On  July 27, 1942, Sofie Henle died in Dellmensingen and was buried at the Jewish cemetery in Laupheim (grave S 30/6). Thereby, she narrowly escaped the last deportation from Laupheim on  August 19, 1942.

T
he photo montage of 1890 (next page) shows the Henle children, partly with their spouses, grandparents and parents. One of the brothers, Moritz Henle, a cantor and composer in Hamburg, had the picture taken. He can be seen at the right edge of the picture together with his wife Lina Franziska and their two children Alwin and Paul.

 

At this point in time, Sofie Henle, twelfth from right (on the left, at the table in the centre of the picture), still lived in Laupheim together with her parents. The other siblings had, for the most part, already moved to the USA, but also to Stuttgart, Nuremburg and Ulm/ Neu-Ulm.

 

 

Dellmensingen Castle (Foto: K. Neidlinger)

_DATA RECORDS_:
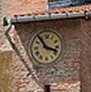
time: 3:53
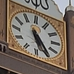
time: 5:24
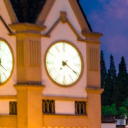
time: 7:20
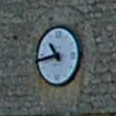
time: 10:43
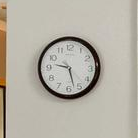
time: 9:27
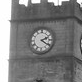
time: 2:21
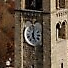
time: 12:26
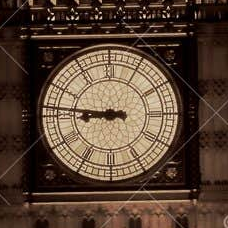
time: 8:46
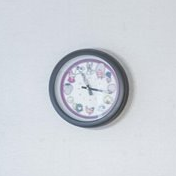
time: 11:16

_PROBLEM DESCRIPTION_: According to the excerpt about the Henle family, where was Sofie Henle buried? These entries come from a different source than the text.

_COMPLETE RESPONSE_: At the Jewish cemetery in Laupheim, in grave S 30/6.